After a Heart Attack: Two Steps to Recovery
A heart attack changes your life and recovery takes time and commitment. The amount of effort you put into recovery will have a lasting impact on your quality of life.
UR Medicine cardiologist Dr. Seth Jacobson considers recovery a two-step process: immediate physical healing and then what you do to prevent it from happening again.
The Short Game
When you experience a heart attack, it changes your life. Suddenly there are new medications, new routines, and new physicians and caregivers working to help restore your physical health.
An essential part of the new routine is cardiac rehabilitation, a 36-week individualized education and exercise program to strengthen your heart and prevent another heart event. Rehabilitation specialists help you learn more about how your heart works, your risk factors for advanced heart disease and your medications. The exercises help reduce your blood pressure and cholesterol levels, which boosts your heart’s performance.

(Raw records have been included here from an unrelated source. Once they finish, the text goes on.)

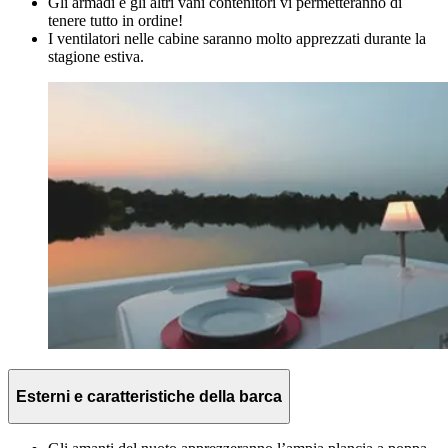
Gli armadi e gli altri vani contenitori vi permetteranno di
tenere tutto in ordine!
I ventilatori nelle cabine saranno molto apprezzati durante la
stagione estiva.
Esterni e caratteristiche della barca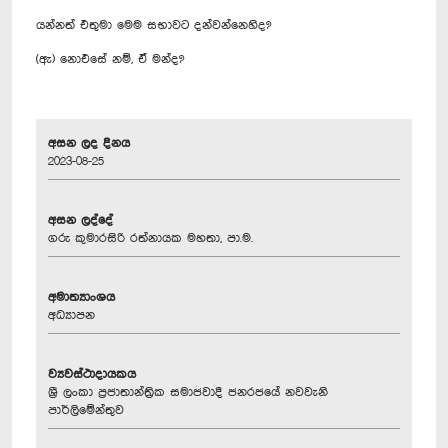
යන්නත් එතුමා මෙම සභාවට දන්වන්නෙහිද?
(ඇ) නොඑසේ නම්, ඒ මන්ද?
අසන ලද දිනය
2023-08-25
අසන ලද්දේ
ගරු කුමාරසිරි රත්නායක මහතා, පා.ම.
අමාත්‍යාංශය
අධ්‍යාපන
ව්‍යවස්ථාදායකය
ශ්‍රී ලංකා ප්‍රජාතාන්ත්‍රික සමාජවාදී ජනරජයේ නවවැනි
පාර්ලිමේන්තුව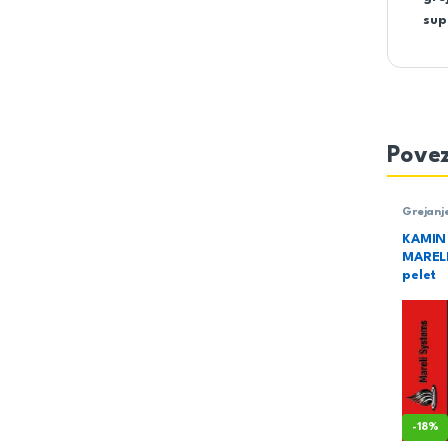
sup
Povez
Grejanj
pelet
,
M
KAMIN 
MARELI
pelet
-
18%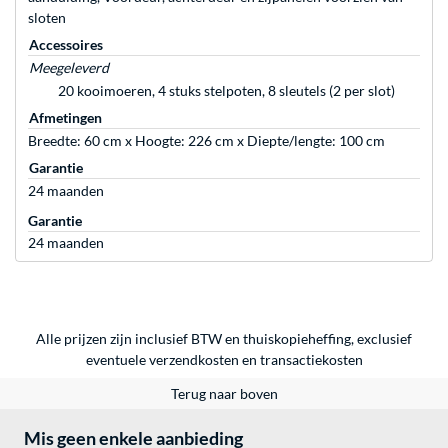
sloten
Accessoires
Meegeleverd
20 kooimoeren, 4 stuks stelpoten, 8 sleutels (2 per slot)
Afmetingen
Breedte: 60 cm x Hoogte: 226 cm x Diepte/lengte: 100 cm
Garantie
24 maanden
Garantie
24 maanden
Alle prijzen zijn inclusief BTW en thuiskopieheffing, exclusief
eventuele
verzendkosten
en
transactiekosten
Terug naar boven
Mis geen enkele aanbieding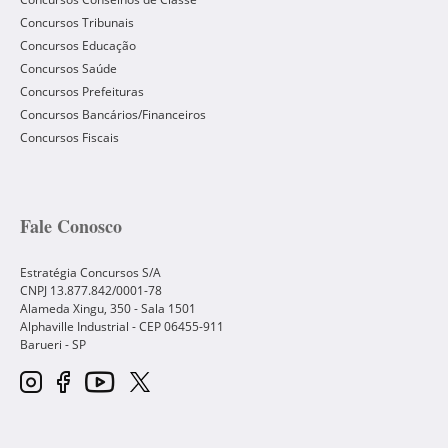
Concursos Tribunais
Concursos Educação
Concursos Saúde
Concursos Prefeituras
Concursos Bancários/Financeiros
Concursos Fiscais
Fale Conosco
Estratégia Concursos S/A
CNPJ 13.877.842/0001-78
Alameda Xingu, 350 - Sala 1501
Alphaville Industrial - CEP
06455-911
Barueri
-
SP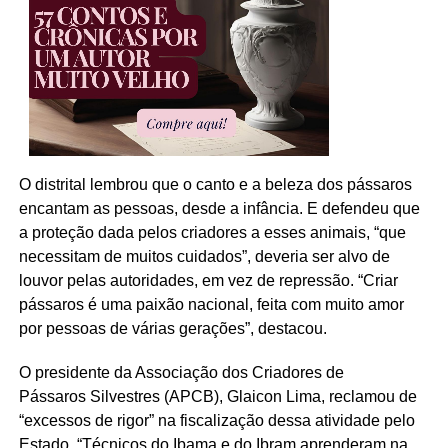
O distrital lembrou que o canto e a beleza dos pássaros
encantam as pessoas, desde a infância. E defendeu que
a proteção dada pelos criadores a esses animais, “que
necessitam de muitos cuidados”, deveria ser alvo de
louvor pelas autoridades, em vez de repressão. “Criar
pássaros é uma paixão nacional, feita com muito amor
por pessoas de várias gerações”, destacou.
O presidente da Associação dos Criadores de
Pássaros Silvestres (APCB), Glaicon Lima, reclamou de
“excessos de rigor” na fiscalização dessa atividade pelo
Estado. “Técnicos do Ibama e do Ibram aprenderam na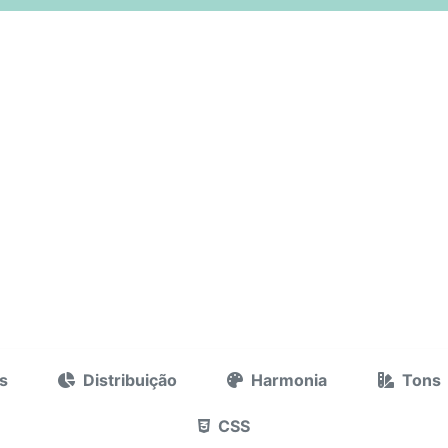
s
Distribuição
Harmonia
Tons
CSS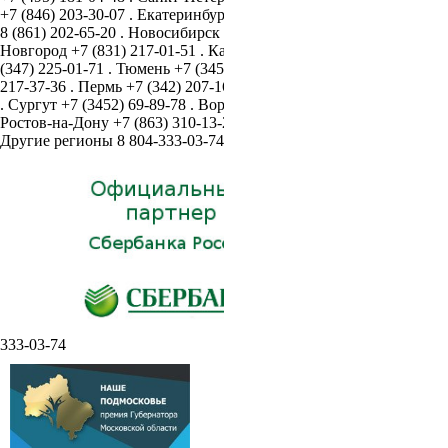
+7 (846) 203-30-07
.
Екатеринбург
+7 (343) 305-72-12
.
Краснодар
8 (861) 202-65-20
.
Новосибирск
8 (383) 382-99-93
.
Нижний
Новгород
+7 (831) 217-01-51
.
Казань
+7 (843) 204-20-14
.
Уфа
+7
(347) 225-01-71
.
Тюмень
+7 (3452) 69-89-78
.
Челябинск
+7 (351)
217-37-36
.
Пермь
+7 (342) 207-16-12
.
Курган
+7 (351) 217-37-36
.
Сургут
+7 (3452) 69-89-78
.
Воронеж
+7 (473) 202-54-56
.
Ростов-на-Дону
+7 (863) 310-13-20
.
Минск
+375(33)343-99-82
.
Другие регионы
8 804-333-03-74
Полотенцесушители опт
8 804-
333-03-74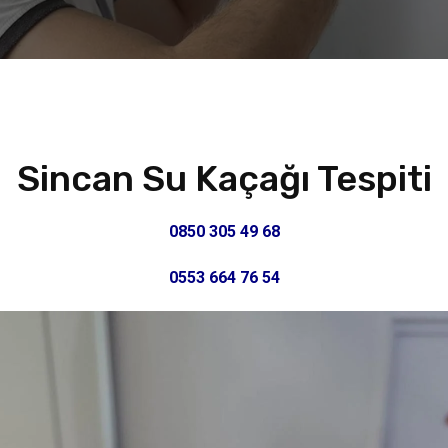
Sincan Su Kaçağı Tespiti
0850 305 49 68
0553 664 76 54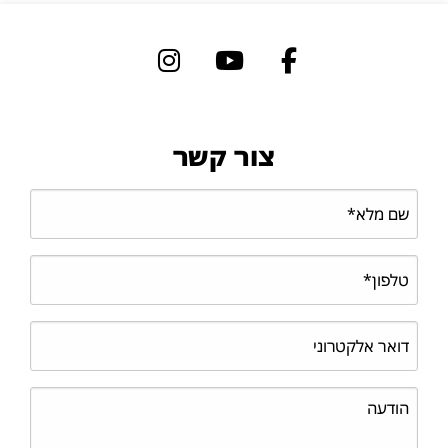
צור קשר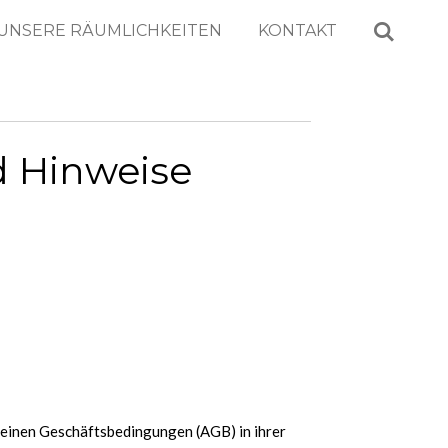
UNSERE RÄUMLICHKEITEN
KONTAKT
 Hinweise
meinen Geschäftsbedingungen (AGB) in ihrer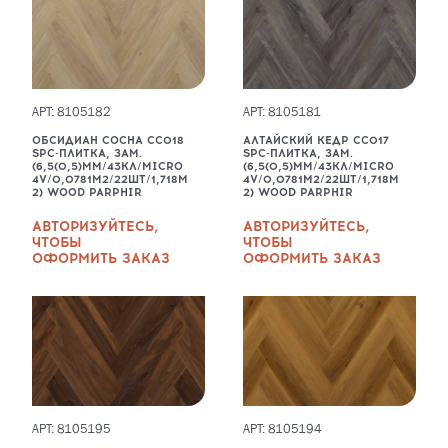
АРТ: 8105182
АРТ: 8105181
ОБСИДИАН СОСНА CC018
АЛТАЙСКИЙ КЕДР CC017
SPC-ПЛИТКА, ЗАМ.
SPC-ПЛИТКА, ЗАМ.
(6,5(0,5)ММ/43КЛ/MICRO
(6,5(0,5)ММ/43КЛ/MICRO
4V/0,0781М2/22ШТ/1,718М
4V/0,0781М2/22ШТ/1,718М
2) WOOD PARPHIR
2) WOOD PARPHIR
АВТОРИЗУЙТЕСЬ,
АВТОРИЗУЙТЕСЬ,
ЧТОБЫ
ЧТОБЫ
ОФОРМИТЬ ЗАКАЗ
ОФОРМИТЬ ЗАКАЗ
АРТ: 8105195
АРТ: 8105194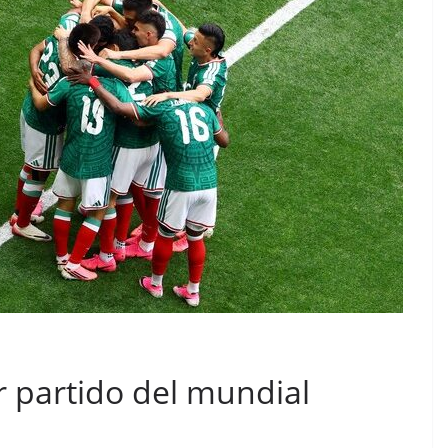
 partido del mundial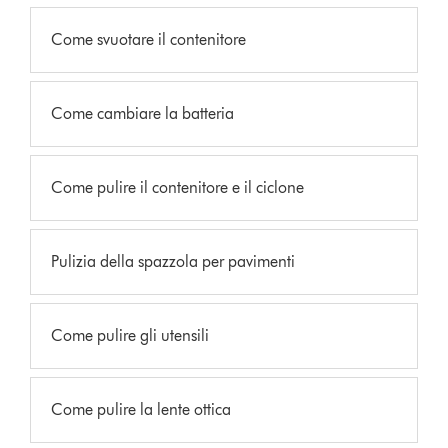
Come svuotare il contenitore
Come cambiare la batteria
Come pulire il contenitore e il ciclone
Pulizia della spazzola per pavimenti
Come pulire gli utensili
Come pulire la lente ottica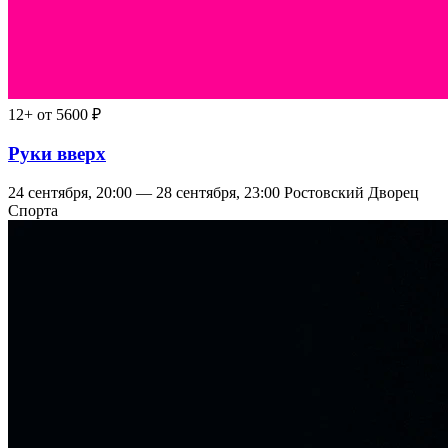
12+
от 5600 ₽
Руки вверх
24 сентября, 20:00 — 28 сентября, 23:00
Ростовский Дворец
Спорта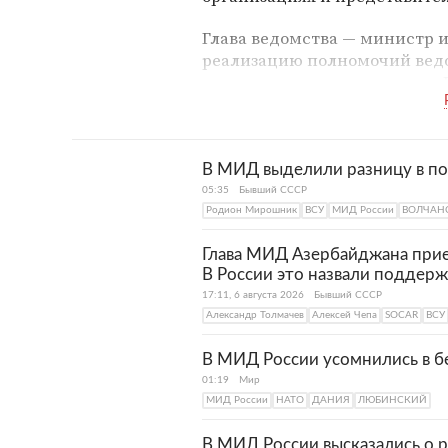
Глава ведомства — министр и
реализацию полномочий ведо
министерства представляет 
многосторонних переговорах
В МИД выделили разницу в по
05:35
Бывший СССР
Родион Мирошник
ВСУ
МИД России
ВОЛЧАН
Глава МИД Азербайджана приех
В России это назвали поддер
17:11, 6 августа 2026
Бывший СССР
Александр Толмачев
Алексей Чепа
SOCAR
ВСУ
В МИД России усомнились в б
01:19
Мир
МИД России
НАТО
ДАНИЯ
ЛЮБИНСКИЙ
В МИД России высказались о 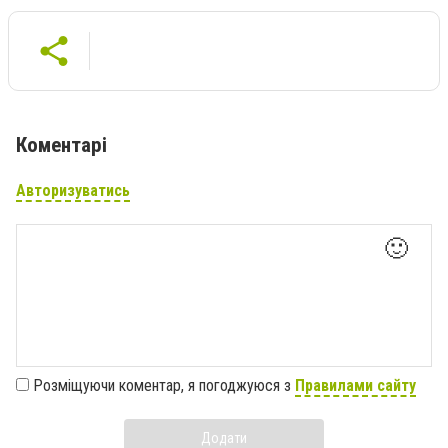
Коментарі
Авторизуватись
🙂
Розміщуючи коментар, я погоджуюся з
Правилами сайту
Додати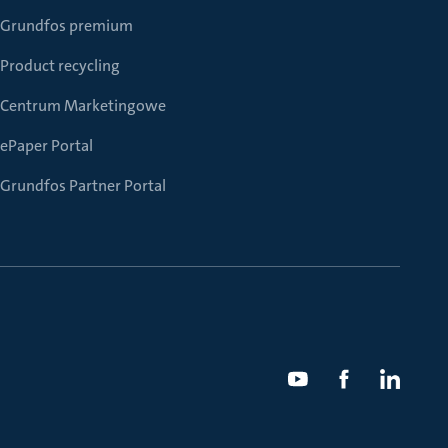
Grundfos premium
Product recycling
Centrum Marketingowe
ePaper Portal
Grundfos Partner Portal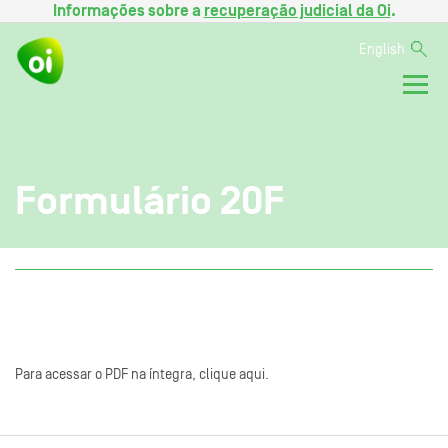
Informações sobre a
recuperação judicial da Oi
.
English
Formulário 20F
Para acessar o PDF na íntegra, clique aqui.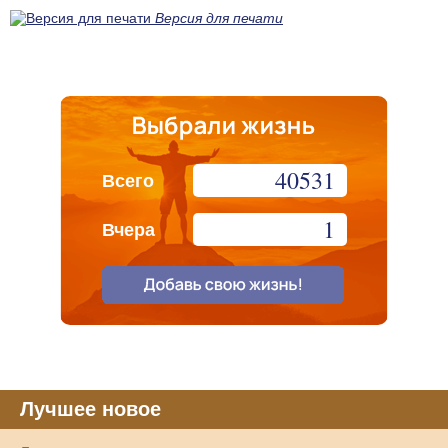
Версия для печати
40531
Всего
1
Вчера
Лучшее новое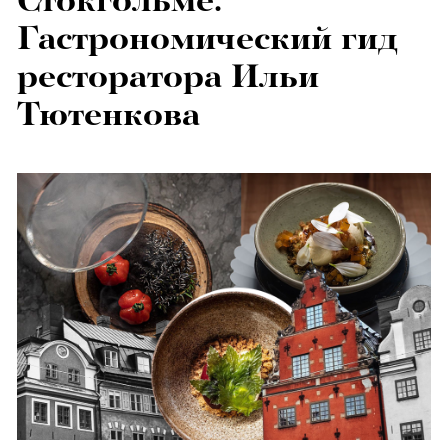
Стокгольме.
Гастрономический гид
ресторатора Ильи
Тютенкова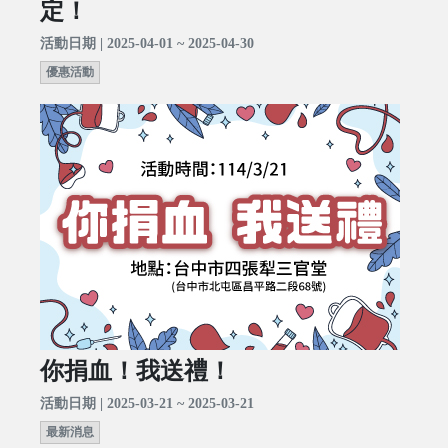
定！
活動日期 | 2025-04-01 ~ 2025-04-30
優惠活動
你捐血！我送禮！
活動日期 | 2025-03-21 ~ 2025-03-21
最新消息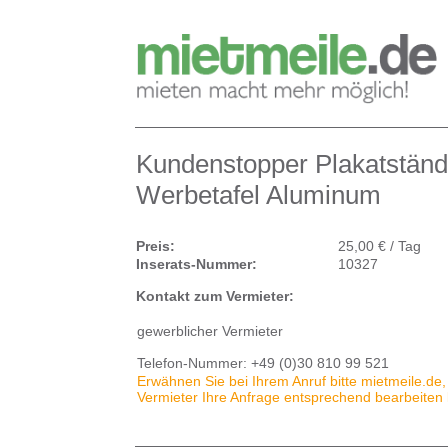
Kundenstopper Plakatständ
Werbetafel Aluminum
Preis:
25,00 € / Tag
Inserats-Nummer:
10327
Kontakt zum Vermieter:
gewerblicher Vermieter
Telefon-Nummer:
+49 (0)30 810 99 521
Erwähnen Sie bei Ihrem Anruf bitte mietmeile.de,
Vermieter Ihre Anfrage entsprechend bearbeiten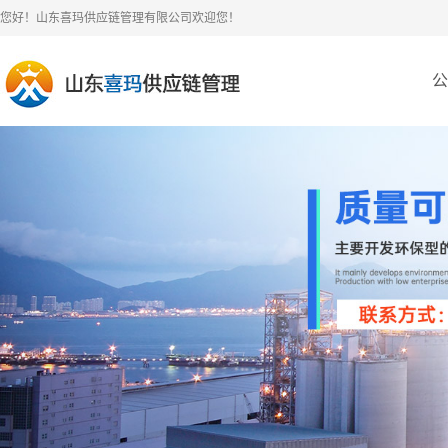
您好！山东喜玛供应链管理有限公司欢迎您！
公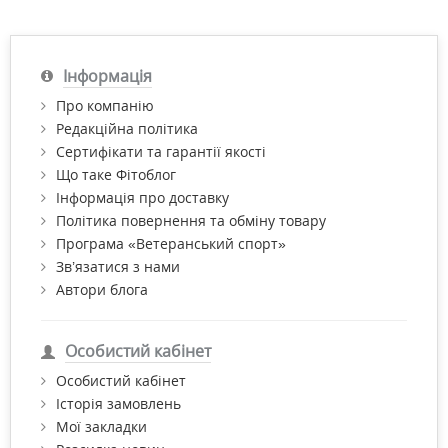
Інформація
Про компанію
Редакційна політика
Сертифікати та гарантії якості
Що таке Фітоблог
Інформація про доставку
Політика повернення та обміну товару
Програма «Ветеранський спорт»
Зв’язатися з нами
Автори блога
Особистий кабінет
Особистий кабінет
Історія замовлень
Мої закладки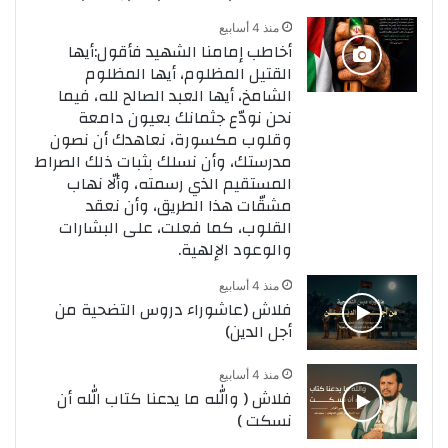
منذ 4 أسابيع
أخاطب إمامنا الشهيد فأقول:أيها
القتيل المظلوم، أيها المظلوم
الشامخ، أيها العبد الصالح لله، فيما
نحن نودّع جثمانك بعيون دامعة
وقلوب مكسورة، نعاهدك أن نصون
مدرستك، وأن نسلك بثبات ذلك الصراط
المستقيم الذي رسمته، وألّا نهاب
مشقّات هذا الطريق، وأن نعقد
القلوب، كما فعلت، على البشارات
والوعود الإلهية.
منذ 4 أسابيع
فلاش (عاشوراء دروس التضحية من
أجل الدين)
منذ 4 أسابيع
فلاش ( والله ما يدعنا كتاب الله أن
نسكت )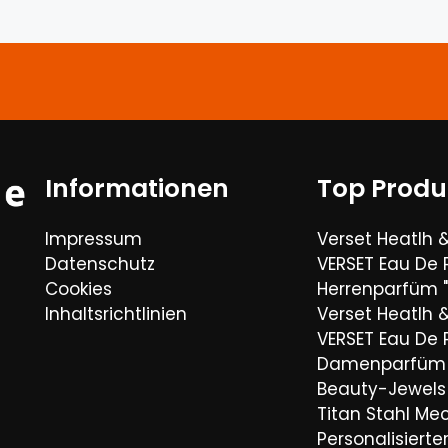
Informationen
Top Produ
Impressum
Verset Heatlh 
Datenschutz
VERSET Eau De
Cookies
Herrenparfüm "
Inhaltsrichtlinien
Verset Heatlh 
VERSET Eau De
Damenparfüm 
Beauty-Jewels 
Titan Stahl Mec
Personalisiert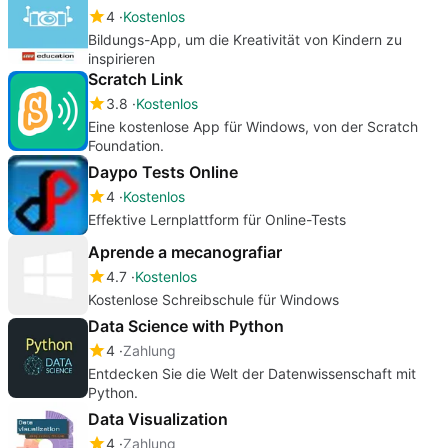
4
Kostenlos
Bildungs-App, um die Kreativität von Kindern zu
inspirieren
Scratch Link
3.8
Kostenlos
Eine kostenlose App für Windows, von der Scratch
Foundation.
Daypo Tests Online
4
Kostenlos
Effektive Lernplattform für Online-Tests
Aprende a mecanografiar
4.7
Kostenlos
Kostenlose Schreibschule für Windows
Data Science with Python
4
Zahlung
Entdecken Sie die Welt der Datenwissenschaft mit
Python.
Data Visualization
4
Zahlung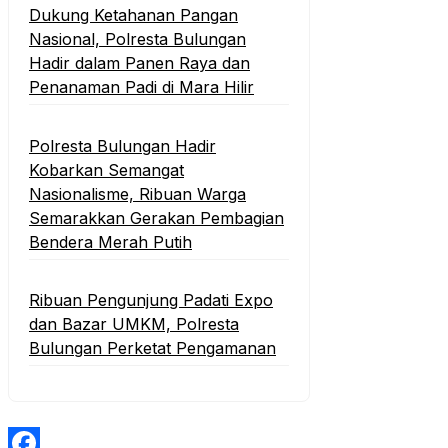
Dukung Ketahanan Pangan
Nasional, Polresta Bulungan
Hadir dalam Panen Raya dan
Penanaman Padi di Mara Hilir
Polresta Bulungan Hadir
Kobarkan Semangat
Nasionalisme, Ribuan Warga
Semarakkan Gerakan Pembagian
Bendera Merah Putih
Ribuan Pengunjung Padati Expo
dan Bazar UMKM, Polresta
Bulungan Perketat Pengamanan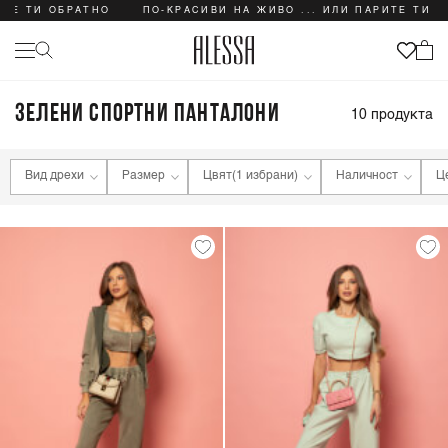
ТЕ ТИ ОБРАТНО
ПО-КРАСИВИ НА ЖИВО ... ИЛИ ПАРИТЕ ТИ О
ЗЕЛЕНИ СПОРТНИ ПАНТАЛОНИ
10
продукта
Вид дрехи
Размер
Цвят
(1 избрани)
Наличност
Ц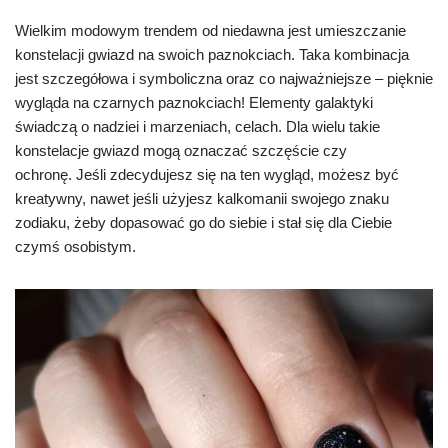
Wielkim modowym trendem od niedawna jest umieszczanie
konstelacji gwiazd na swoich paznokciach. Taka kombinacja
jest szczegółowa i symboliczna oraz co najważniejsze – pięknie
wygląda na czarnych paznokciach! Elementy galaktyki
świadczą o nadziei i marzeniach, celach. Dla wielu takie
konstelacje gwiazd mogą oznaczać szczęście czy
ochronę. Jeśli zdecydujesz się na ten wygląd, możesz być
kreatywny, nawet jeśli użyjesz kalkomanii swojego znaku
zodiaku, żeby dopasować go do siebie i stał się dla Ciebie
czymś osobistym.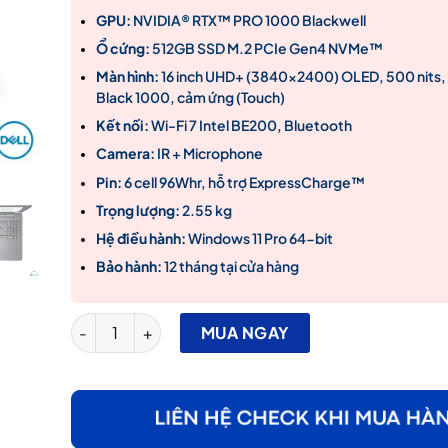
GPU:
NVIDIA® RTX™ PRO 1000 Blackwell
Ổ cứng:
512GB SSD M.2 PCIe Gen4 NVMe™
Màn hình:
16 inch UHD+ (3840×2400) OLED, 500 nits,
Black 1000, cảm ứng (Touch)
Kết nối:
Wi-Fi 7 Intel BE200, Bluetooth
Camera:
IR + Microphone
Pin:
6 cell 96Whr, hỗ trợ ExpressCharge™
Trọng lượng:
2.55 kg
Hệ điều hành:
Windows 11 Pro 64-bit
Bảo hành:
12 tháng tại cửa hàng
Laptop Dell Pro Max 16 Plus MB16250 Ultra 7 265Hx, 
MUA NGAY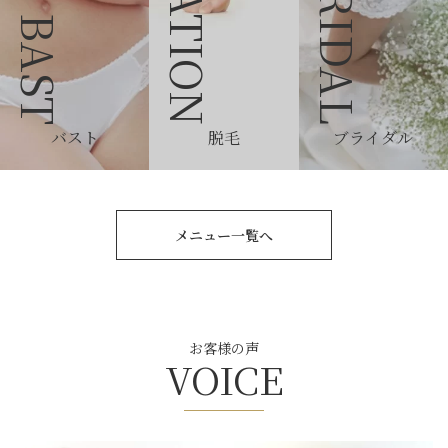
EPILATION
BRIDAL
BAST
バスト
脱毛
ブライダル
メニュー一覧へ
お客様の声
VOICE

Studies show boosting heart function through cardiac rehab reduces the risk of a repeat heart attack or hospitalization by 25 percent. Unfortunately, only about 20 percent of eligible people actually participate in such a program.
The Long Game
A heart attack is a great motivator for change. Survivors often mention their immediate fear for their family; remembering that moment helps them stay committed to preventing another one.
Here are some tips to promote long-term heart health:
Eat well. Adopt a diet rich in plant-based foods, and low in sodium and fatty meats.
Exercise regularly. You don't have to strain your body to benefit from exercise. Even moderate exercise, such as walking or housework for at least 30 minutes, five days a week, can improve your heart.
Avoid tobacco. Stop smoking. Use resources to quit if you slip.
Take medications as prescribed. Heart medications are not like antibiotics. You will need them for a long time.
Reduce stress. The hormone cortisol is released in response to stress. High levels of cortisol can increase cholesterol and blood pressure levels, which raise the risk of another heart attack.
See your doctors regularly. Routine check-ups and steady communication are essential to follow your progress.
Cardiologist Seth Jacobson, M.D., is a member of UR Medicine Heart and Vascular’s Rochester Cardiopulmonary Group and medical director for cardiac rehabilitation at the University of Rochester Medical Center.